The picture of a China-led future is without the shifting theories of "social justice", "gender", "critical race" and "alternative facts" of the West. It is a picture, which when completed, will further highlight Hong Kong and the adjacent former tiny fishing village of Shenzhen, which is now one of the leading global technology hubs, as iconic cities of the world.
Yet Hong Kong has also encountered storms in its 25 years as China's special administrative region. The violent protests and riots against the extradition bill in 2019 were an attempt to drastically alter the status of the SAR. The events showed the Western forces were not above reverting to the darker side of their past to fulfill their ulterior motives. To a curious Westerner like me, the question was "why".
To any Westerner not afraid to look at the West's past with a critical, objective eye, the answer is clear.

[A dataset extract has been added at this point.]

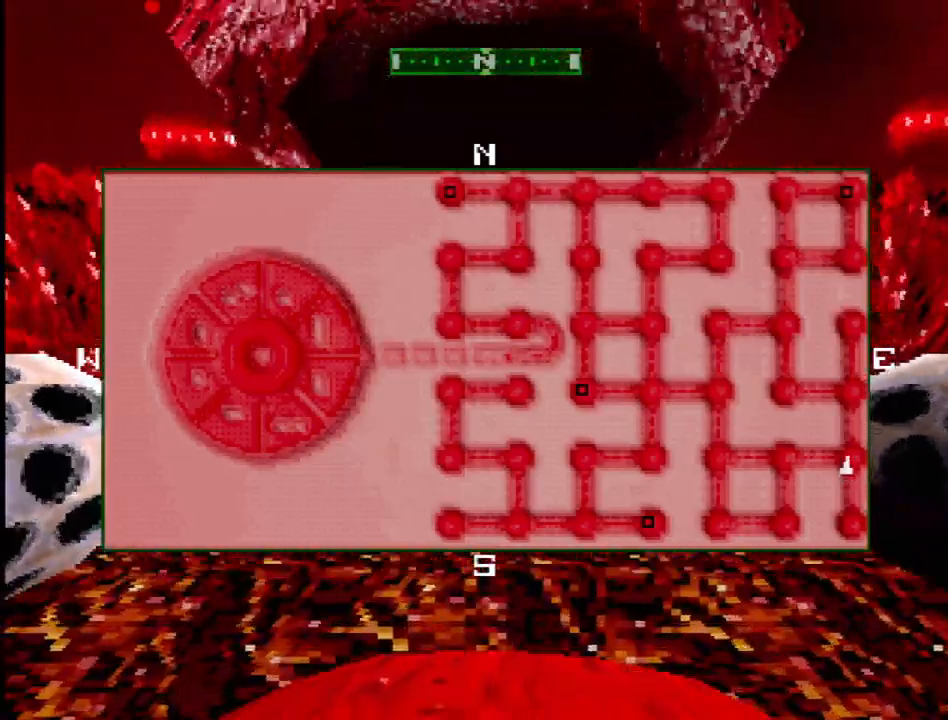
{"buttons": ["SQUARE"], "events": []}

The US sees a stronger China as a threat to its global hegemony and what better way to slow China's rise than to cripple Hong Kong by turning it against itself.
Right-minded residents who love the city could not stand by and allow saboteurs and "China-bashers" to wreak havoc in Hong Kong in an attempt to advance their own political agenda at the expense of the SAR residents. Even some Westerners who had lived and prospered in the city sided with their malignant-minded home country which indulged in politicking and externalizing Hong Kong affairs just to arrest China's rise.
Thankfully, not all Westerners fell prey to the mental mirage created by the subtle power of national self-projection. Just because the Western powers colonized the better part of the world using trickery, stratagem and raw power doesn't mean China plans to do the same. Despite their best efforts, the "China-always-bad" crowd cannot cite a single instance of a strong China violently enforcing its will upon other countries. Simply because China is not the US.
As a scholar of Western history, and US-led geopolitics in particular, it's clear to me that what the West, mainly the US, views as being the cause of its decline-a rising China or a China-led future-is, in fact, a willful ignorance of the casting away of its own past ethos, the ethos of benevolence.
It is clear to any objective observer of the US' social dogmas that the country has decided to throw away every past ethos-much like the naive Hong Kong youths did in 2019, thinking the US was purportedly extending them a helping hand out of pure altruism.
Perhaps the West and all Hong Kong-loving Westerners might like to revisit the works of Oswald Spengler who, in his 1932 magnum opus, The Decline of the West, said: "I see, long after A.D. 2000, cities laid out for 10 to 20 million inhabitants, spread over enormous areas of the countryside, with buildings that will dwarf the biggest of today's and notions of traffic and communication that we should regard as fantastic."
And perhaps Spengler will help us Westerners re-learn what inspired us to give the world the concept of hospitals and schools, contribute to literary traditions, or work together to build cities such as Shenzhen, Shanghai and Hong Kong.
The author is a writer, columnist and historian based in Hong Kong.